Snyk today launched Evo Agentic Development Security (Evo ADS), a security layer built to police autonomous AI coding agents that increasingly build enterprise software without human oversight. The product governs the tools an agent pulls in, the actions it takes while running, and the code it generates - enforcing controls inside the agent's workflow rather than scanning output after the fact.
Evo ADS arrives as AI coding assistants have turned into autonomous agents that call external tools, take actions and connect to internal systems through Model Context Protocol (MCP) servers, plugins and third-party integrations. Conventional security tools scan code after it is written and have no view into those connections or into what an agent does at runtime.
Three-stage control inside the agent workflow
The product splits its controls across three stages. It vets the MCP servers, skills and external tools an agent uses before the agent touches them, monitors and enforces policy on what an agent does as it runs, and scans and fixes vulnerabilities in AI-generated code as it is created. "Ask a security leader for a complete inventory of the AI agents, MCP servers and skills running across their developer machines and in most organizations that inventory doesn't exist," said Manoj Nair, chief technology and innovation officer at Snyk. "That is the gap Evo ADS closes."

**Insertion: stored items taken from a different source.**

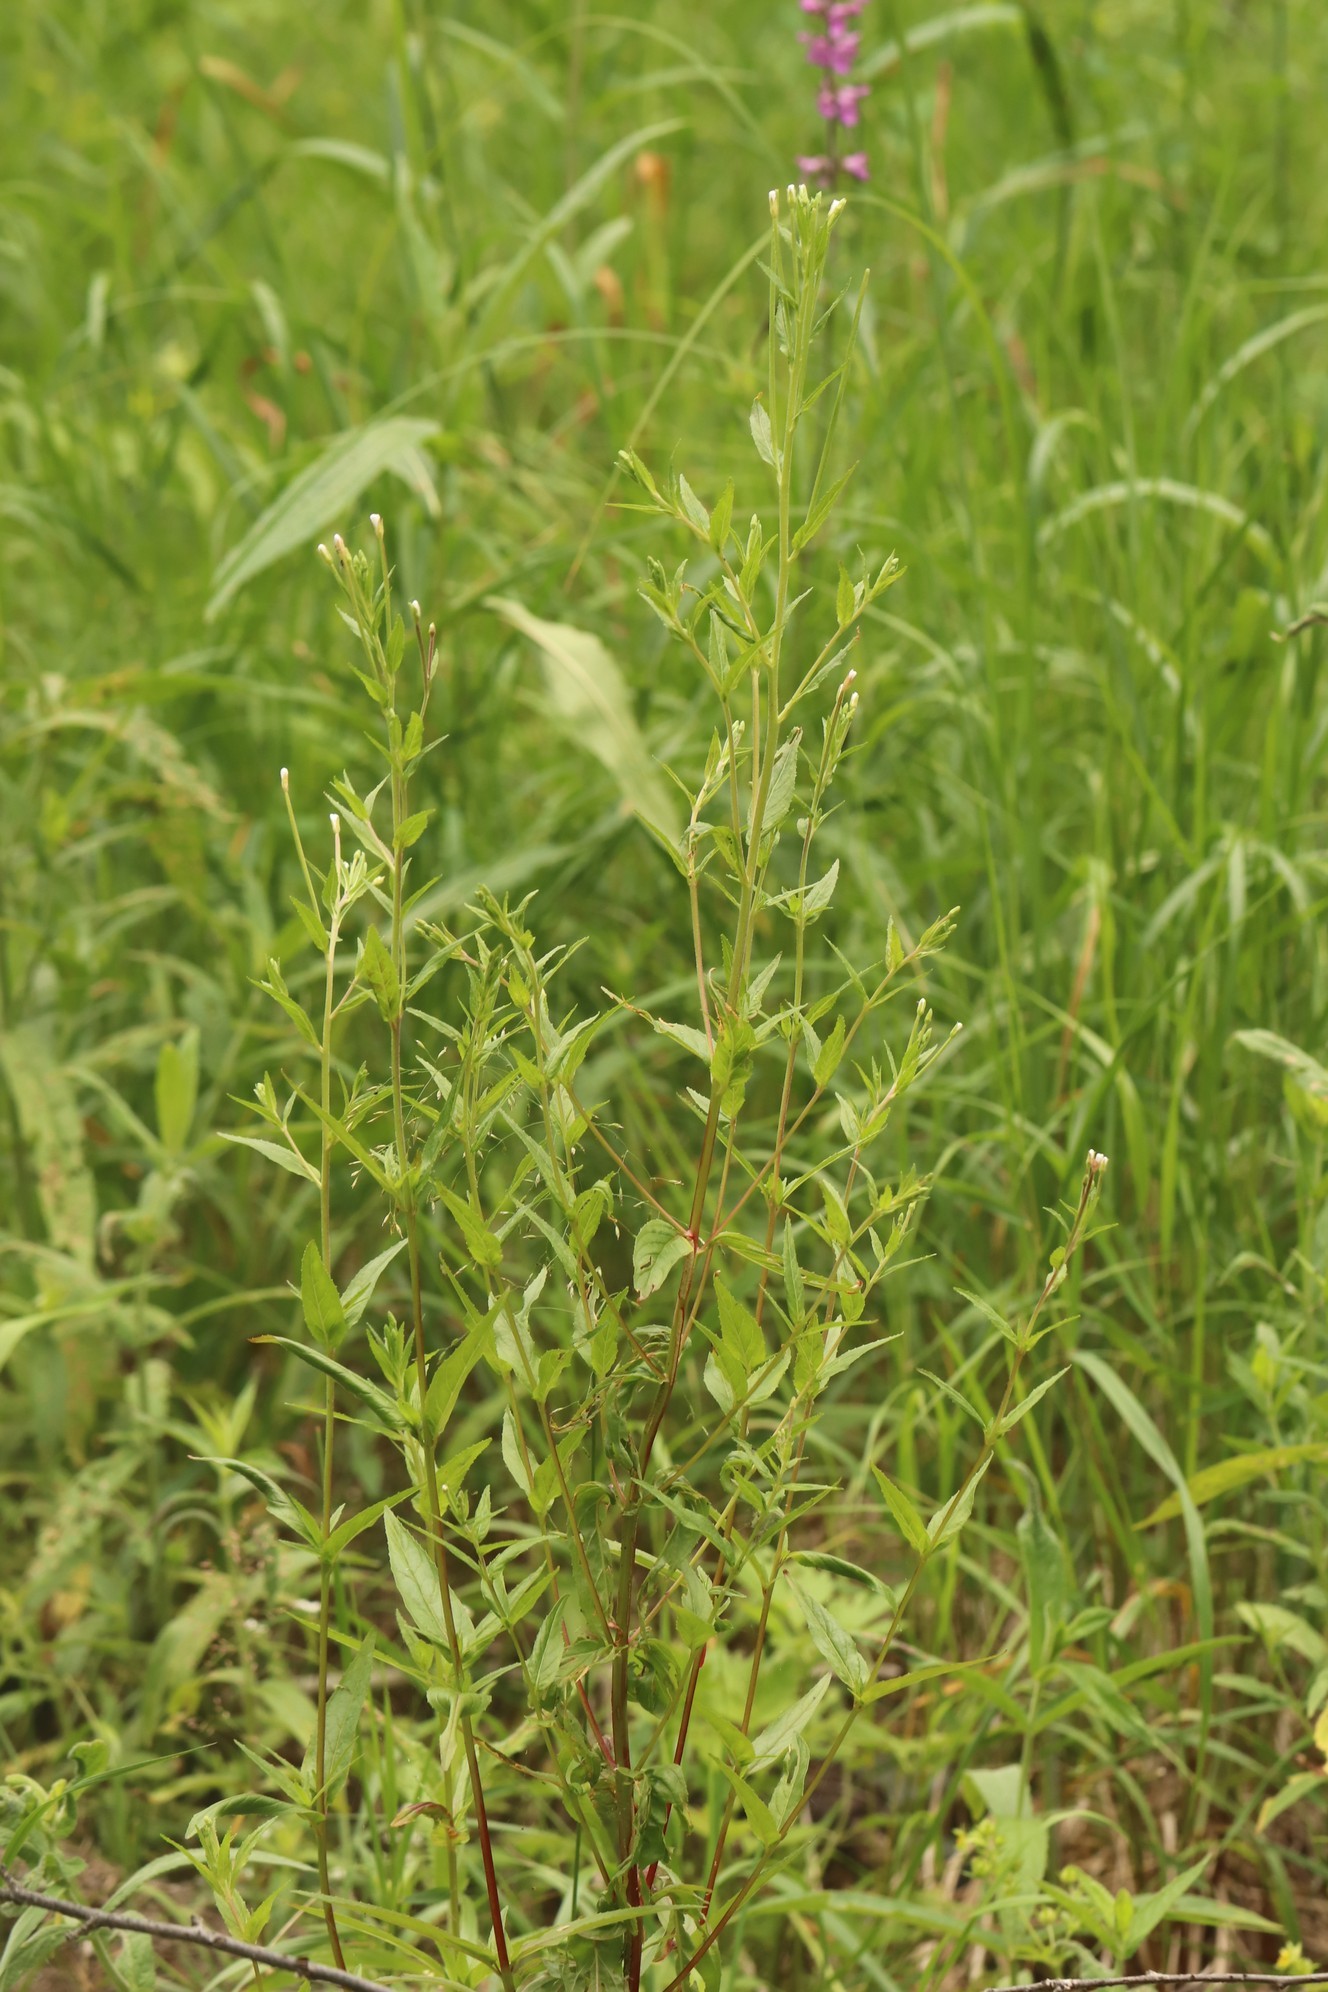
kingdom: Plantae
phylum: Tracheophyta
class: Magnoliopsida
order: Myrtales
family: Onagraceae
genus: Epilobium
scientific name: Epilobium pseudorubescens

What Snyk found in developer environments
Snyk backed the launch with telemetry from nearly 9,700 developer environments. The data showed that 43% of developers run two or more AI coding environments at the same time, and more than half have MCP servers installed - the most heavily instrumented environment ran more than 80 at once. One in 12 developers with MCP servers had a high or critical finding.
A separate look at early enterprise design partners found that nearly one in four developers had at least one agent skill installed, averaging 18 each, and more than one in 10 of those skills referenced external dependencies or externally hosted instructions. Snyk has also documented working attacks through the agent toolchain, including a poisoned security scanner that back-doored the LiteLLM library and prompt injection buried in dependencies that agents consume.
Platform context and early adoption
The launch rounds out the Snyk AI Security Platform, which now spans Evo AI-SPM for visibility into AI assets and Evo Continuous Offensive Security for simulated attacks. Among early users is Relay Network LLC, whose engineering teams run GitHub Copilot, Codex and Windsurf and are moving to Claude Code as their primary coding assistant. Evo ADS was timed to the AI Engineer World's Fair, where Snyk is the exclusive sponsor of the event's first security track. General availability is scheduled for June 29.
Why this matters for IT and Development
Autonomous coding agents are pulling in tools, skills and dependencies that most security teams cannot see, let alone govern. Evo ADS gives development and security leaders a way to enforce policy at the agent level before code reaches a repository. For teams already running multiple AI coding environments and MCP servers, the ability to inventory and control those components directly inside the agent workflow closes a blind spot that conventional SAST and DAST tools were never built to address.